- _Action item_
Repeat the text of every row below word for word, leaving out the pictures.

- _Extracted text from page images_
□ □ □ □

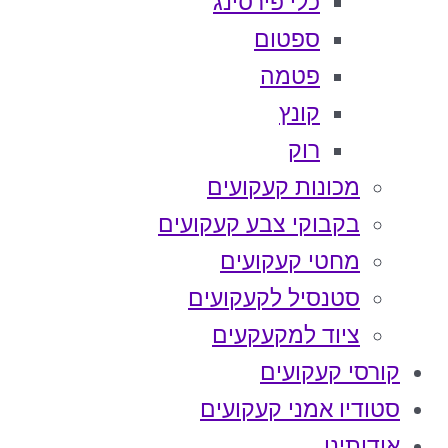
כלי פירסינג
ספטום
פטמה
קונץ
רוק
מכונות קעקועים
בקבוקי צבע קעקועים
מחטי קעקועים
סטנסיל לקעקועים
ציוד למקעקעים
קורסי קעקועים
סטודיו אמני קעקועים
אודותינו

□ □ □ □

- _Solution for this task_
כלי פירסינג
ספטום
פטמה
קונץ
רוק
מכונות קעקועים
בקבוקי צבע קעקועים
מחטי קעקועים
סטנסיל לקעקועים
ציוד למקעקעים
קורסי קעקועים
סטודיו אמני קעקועים
אודותינו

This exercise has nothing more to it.